This Saturday I enjoyed myself at the Beverley Literature Festival, attending a variety of events delivered in a variety of styles. My companion for the day (who I know loves me very much) said, ‘It’ll be you up there one day.’ ‘Maybe,’ I replied. And then came the oft repeated mantra, ‘If you don’t believe it yourself it will never happen.’
This piece of folk-lore comes, I think, from various interviews with ‘successful’ people which have concluded that part of their winning formula was the capacity to imagine themselves being where they wanted to be. However, how many interviews have been done with people who held onto the insane belief that they would achieve their goals and never did? Not many, is my guess, since how would you find these people?
Don’t get me wrong, I am perfectly able to imagine myself on literature festival panels, winning the Booker, being given my five minutes on the BBC Breakfast sofa. And, indeed, probably spend several minutes a week doing so.
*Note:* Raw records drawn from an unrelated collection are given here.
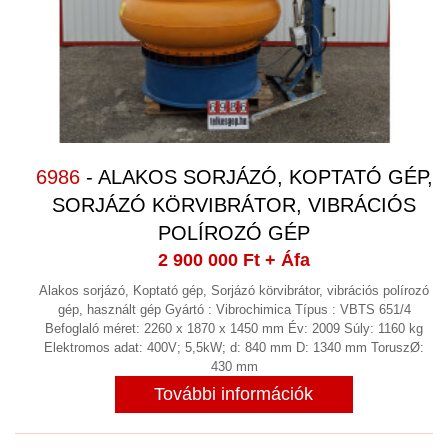
6986
- ALAKOS SORJÁZÓ, KOPTATÓ GÉP,
SORJÁZÓ KÖRVIBRÁTOR, VIBRÁCIÓS
POLÍROZÓ GÉP
2 900 000 Ft
+ Áfa
Alakos sorjázó, Koptató gép, Sorjázó körvibrátor, vibrációs polírozó
gép, használt gép Gyártó : Vibrochimica Típus : VBTS 651/4
Befoglaló méret: 2260 x 1870 x 1450 mm Év: 2009 Súly: 1160 kg
Elektromos adat: 400V; 5,5kW; d: 840 mm D: 1340 mm ToruszØ:
430 mm
További információk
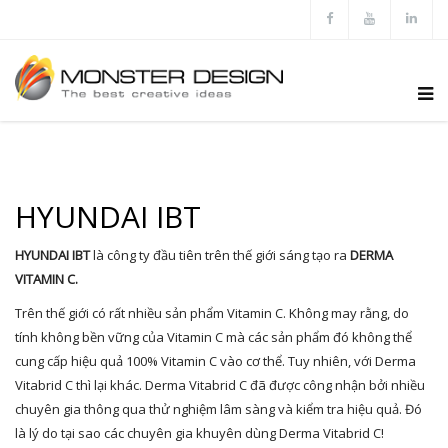
HYUNDAI IBT
HYUNDAI IBT
là công ty đầu tiên trên thế giới sáng tạo ra
DERMA
VITAMIN C.
Trên thế giới có rất nhiều sản phẩm Vitamin C. Không may rằng, do
tính không bền vững của Vitamin C mà các sản phẩm đó không thể
cung cấp hiệu quả 100% Vitamin C vào cơ thể. Tuy nhiên, với Derma
Vitabrid C thì lại khác. Derma Vitabrid C đã được công nhận bởi nhiều
chuyên gia thông qua thử nghiệm lâm sàng và kiểm tra hiệu quả. Đó
là lý do tại sao các chuyên gia khuyên dùng Derma Vitabrid C!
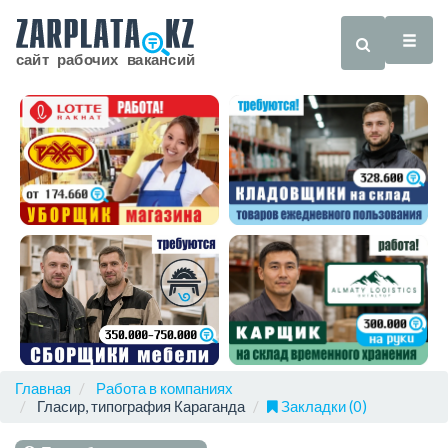
Главная
Работа в компаниях
Гласир, типография Караганда
Закладки (0)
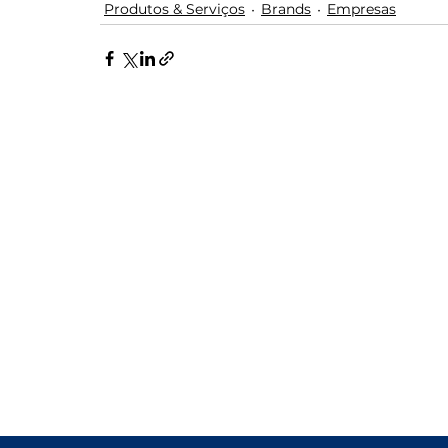
Produtos & Serviços
Brands
Empresas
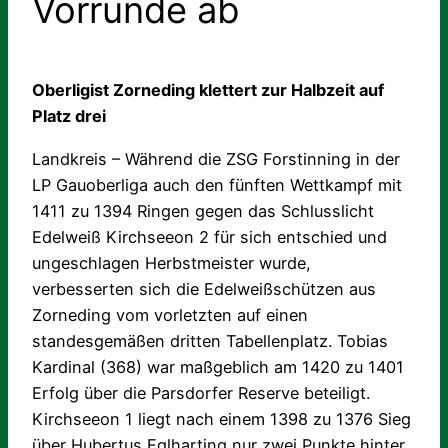
Vorrunde ab
Oberligist Zorneding klettert zur Halbzeit auf
Platz drei
Landkreis – Während die ZSG Forstinning in der
LP Gauoberliga auch den fünften Wettkampf mit
1411 zu 1394 Ringen gegen das Schlusslicht
Edelweiß Kirchseeon 2 für sich entschied und
ungeschlagen Herbstmeister wurde,
verbesserten sich die Edelweißschützen aus
Zorneding vom vorletzten auf einen
standesgemäßen dritten Tabellenplatz. Tobias
Kardinal (368) war maßgeblich am 1420 zu 1401
Erfolg über die Parsdorfer Reserve beteiligt.
Kirchseeon 1 liegt nach einem 1398 zu 1376 Sieg
über Hubertus Eglharting nur zwei Punkte hinter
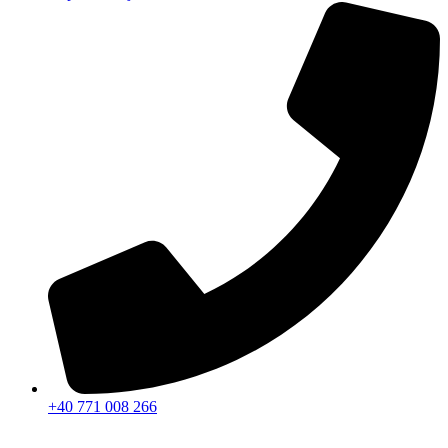
+40 771 008 266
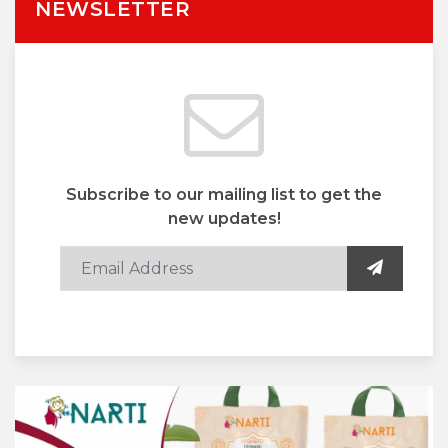
NEWSLETTER
Subscribe to our mailing list to get the
new updates!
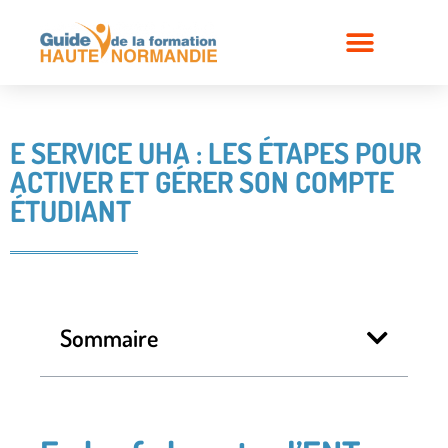
E SERVICE UHA : LES ÉTAPES POUR
ACTIVER ET GÉRER SON COMPTE
ÉTUDIANT
Sommaire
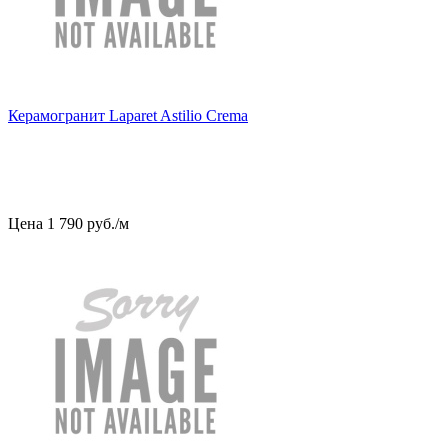
Керамогранит Laparet Astilio Crema
Цена
1
790
руб
.
/м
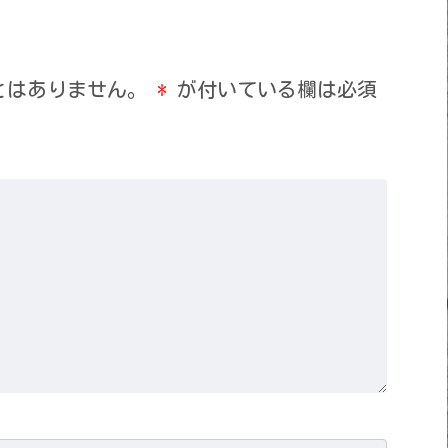
とはありません。
*
が付いている欄は必須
My problem is that if I use these trappings of fame to define my success and they never happen, where does that leave me? A failure.
I know all I can do is write to the best of my ability and put my work before an audience as best I can with my limited resources. These are the only two things I can control. Everything else is down to luck and other people. I was interested that later on, the wonderful Sarah Waters during her event said her writing career had gone far beyond her initial modest ambitions. Not imagining herself being interviewed by James Nash in Beverley Minster has obviously not held her back.